(Dataset records)
++++
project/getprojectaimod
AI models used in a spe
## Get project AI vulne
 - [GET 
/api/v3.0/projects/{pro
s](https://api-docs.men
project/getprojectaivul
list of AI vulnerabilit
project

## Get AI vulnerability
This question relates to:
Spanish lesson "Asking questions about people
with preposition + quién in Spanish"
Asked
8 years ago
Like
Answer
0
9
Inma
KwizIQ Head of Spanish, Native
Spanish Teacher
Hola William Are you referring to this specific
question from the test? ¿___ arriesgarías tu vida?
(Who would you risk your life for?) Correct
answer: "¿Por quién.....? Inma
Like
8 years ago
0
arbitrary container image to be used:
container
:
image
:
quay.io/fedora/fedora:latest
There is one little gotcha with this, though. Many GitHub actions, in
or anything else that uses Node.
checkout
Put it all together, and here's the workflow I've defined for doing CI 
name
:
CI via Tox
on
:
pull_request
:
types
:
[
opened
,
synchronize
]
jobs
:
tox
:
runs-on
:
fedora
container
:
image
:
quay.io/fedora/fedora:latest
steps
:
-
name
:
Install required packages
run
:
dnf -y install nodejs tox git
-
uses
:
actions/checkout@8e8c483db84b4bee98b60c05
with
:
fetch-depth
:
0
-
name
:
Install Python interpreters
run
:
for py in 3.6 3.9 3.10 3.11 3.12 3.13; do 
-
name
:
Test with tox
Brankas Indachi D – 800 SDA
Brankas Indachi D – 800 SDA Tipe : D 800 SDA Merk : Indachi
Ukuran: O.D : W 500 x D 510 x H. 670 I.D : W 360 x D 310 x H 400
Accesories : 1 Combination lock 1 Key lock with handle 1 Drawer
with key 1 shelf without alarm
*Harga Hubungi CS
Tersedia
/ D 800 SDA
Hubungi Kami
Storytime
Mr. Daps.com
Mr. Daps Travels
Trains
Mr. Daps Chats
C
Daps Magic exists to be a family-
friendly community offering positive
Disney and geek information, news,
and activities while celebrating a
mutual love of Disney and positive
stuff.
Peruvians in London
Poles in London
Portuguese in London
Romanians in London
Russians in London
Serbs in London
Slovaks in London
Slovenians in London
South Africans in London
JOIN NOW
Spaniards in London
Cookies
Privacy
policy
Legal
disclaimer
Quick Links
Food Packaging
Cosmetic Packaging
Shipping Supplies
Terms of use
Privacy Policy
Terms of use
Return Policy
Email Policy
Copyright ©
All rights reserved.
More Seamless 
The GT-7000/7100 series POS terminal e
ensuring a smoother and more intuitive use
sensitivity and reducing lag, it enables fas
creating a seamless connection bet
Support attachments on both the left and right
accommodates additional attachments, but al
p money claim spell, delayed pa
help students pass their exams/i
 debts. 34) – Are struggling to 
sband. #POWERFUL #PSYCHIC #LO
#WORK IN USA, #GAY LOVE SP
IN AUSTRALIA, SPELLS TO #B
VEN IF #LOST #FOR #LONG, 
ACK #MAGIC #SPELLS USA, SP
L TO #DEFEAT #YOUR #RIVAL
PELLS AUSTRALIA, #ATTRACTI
++++
→ **DIRECTIONS**:
Count how many lines of the records contain the word "Packaging", with case counting. Give only the number.

→ **EXERCISE RESULT**:
2